Mr. Dominic Allen, Chief of the UNV Office in New York, opened the event welcoming the over 100 participants from Member States, UN entities and other interested partners, including serving and former volunteers. Mr. Allen acknowledged the immense contribution of volunteers and the significant role that volunteers play as first responders in the aftermath of crisis and as mobilizers and campaigners in crisis prevention and preparedness.
With the agreement of the Member States on the panel (contrary to protocol, but in alignment with the theme of volunteers acting first,) two volunteers working in crisis settings took the floor first. Mr. Peter Cuffy, Director of the Antigua and Barbuda Red Cross branch on the island of Barbuda, was connected via videoconference. Mr. Cuffy shared his experience in view of the recent hurricanes that hit the Caribbean region causing widespread devastation. He expressed his gratitude “to all the volunteers from across the world” and thanked the international community for its support.

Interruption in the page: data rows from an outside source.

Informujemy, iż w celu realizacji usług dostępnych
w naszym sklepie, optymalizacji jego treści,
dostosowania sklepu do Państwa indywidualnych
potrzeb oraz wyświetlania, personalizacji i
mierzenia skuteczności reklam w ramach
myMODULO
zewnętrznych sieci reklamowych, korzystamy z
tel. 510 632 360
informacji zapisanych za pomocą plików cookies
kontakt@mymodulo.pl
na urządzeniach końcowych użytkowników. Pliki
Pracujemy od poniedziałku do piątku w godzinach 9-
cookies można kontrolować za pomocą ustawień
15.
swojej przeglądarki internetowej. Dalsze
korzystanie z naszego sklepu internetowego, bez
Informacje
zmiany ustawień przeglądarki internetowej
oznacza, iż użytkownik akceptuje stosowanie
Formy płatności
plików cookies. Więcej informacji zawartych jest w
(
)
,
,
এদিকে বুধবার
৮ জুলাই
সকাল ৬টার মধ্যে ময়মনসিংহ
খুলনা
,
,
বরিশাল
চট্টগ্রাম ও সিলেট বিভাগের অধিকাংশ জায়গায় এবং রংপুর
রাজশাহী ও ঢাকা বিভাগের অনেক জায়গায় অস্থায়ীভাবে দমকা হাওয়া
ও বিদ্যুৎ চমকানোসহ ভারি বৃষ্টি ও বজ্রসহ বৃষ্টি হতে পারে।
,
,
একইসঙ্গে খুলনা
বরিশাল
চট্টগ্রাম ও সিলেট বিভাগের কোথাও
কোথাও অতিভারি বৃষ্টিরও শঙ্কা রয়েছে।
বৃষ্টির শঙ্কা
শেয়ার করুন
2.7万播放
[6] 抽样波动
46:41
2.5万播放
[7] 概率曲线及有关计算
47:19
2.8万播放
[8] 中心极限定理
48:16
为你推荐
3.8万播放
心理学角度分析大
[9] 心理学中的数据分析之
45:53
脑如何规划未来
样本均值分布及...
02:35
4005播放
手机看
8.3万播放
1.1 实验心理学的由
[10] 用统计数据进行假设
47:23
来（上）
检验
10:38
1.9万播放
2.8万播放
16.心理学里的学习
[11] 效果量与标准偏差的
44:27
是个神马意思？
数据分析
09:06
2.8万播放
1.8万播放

The second testimonial was from Ms. Rohini Swaminathan, UN Volunteer Geographic Information Systems (GIS) serving with the United Nations Development Programme (UNDP). From an early age Ms. Swaminathan has experienced multiple cyclones, including the deadly tsunami that hit India in 2004. Since then she has volunteered and started focusing her career on disaster risk reduction. She is convinced that you can do more as a volunteer because “it does not come with the same constraints of a regular job.”
His Excellency Mr. Chull-joo Park, Ambassador of the Republic of Korea to the UN, stressed Korea’s experience with volunteerism and with the deployment of volunteers as first responders in emergencies. After the Second World War and until the 1990s, Korea was a recipient of development assistance and the U.S. Peace Corps volunteers came to the country. However, nowadays Korea has become a volunteering partner that annually sends 4,500 volunteers to 50 different countries worldwide. After setting the stage, the Ambassador also shared his own experience as a volunteer, saying that “such experiences of solidarity and of helping others without any interest attached for the sake of humanity have remained one of the most valuable assets” for him. In addition, he highlighted the role of volunteers as first responders in Korea and of Korean volunteers as first responders abroad, fostering capacity-building, solidarity and social capital.
Mr. Nirmal Raj Kafle, Deputy Permanent Representative of Nepal to the UN, started his statement by noting that “for Nepal, volunteering is culture.” He also highlighted the role that both the Nepalese people and UN Volunteers played after the earthquake that hit Nepal in 2015.
Ms. Jessica Faieta, UN Assistant Secretary-General and UNDP Director for Latin America and the Caribbean, outlined the current situation in the Caribbean region with a special focus on the September hurricanes and the role of volunteers as first responders. As a former UN Volunteer, volunteerism has not only shaped her own personality but also her career path. and she pointed out that “volunteers not only bring energy but also expertise, capacity and knowledge.”
Finally, Mr. Alasan Senghore, the Permanent Observer of IFRC to the UN, shared his extensive experience as a Red Cross volunteer, emphasizing the strong and deeply rooted culture of volunteerism in societies worldwide. He also stated that International Volunteer Day is an occasion to commemorate those volunteers who have passed away in the line of duty, especially in Syria. By underlining the role of volunteers in delivering development results, Mr. Senghore stated that “we need to recognize the role of volunteers as key contributors.”
During the Q&A session, delegates from the Permanent Mission of the Russian Federation to the UN, from the Permanent Mission of the People’s Republic of China to the UN and from the Permanent Mission of the Republic of Moldova to the UN stated the importance and the need for the promotion of volunteerism as well as the increased recognition of volunteers as first responders.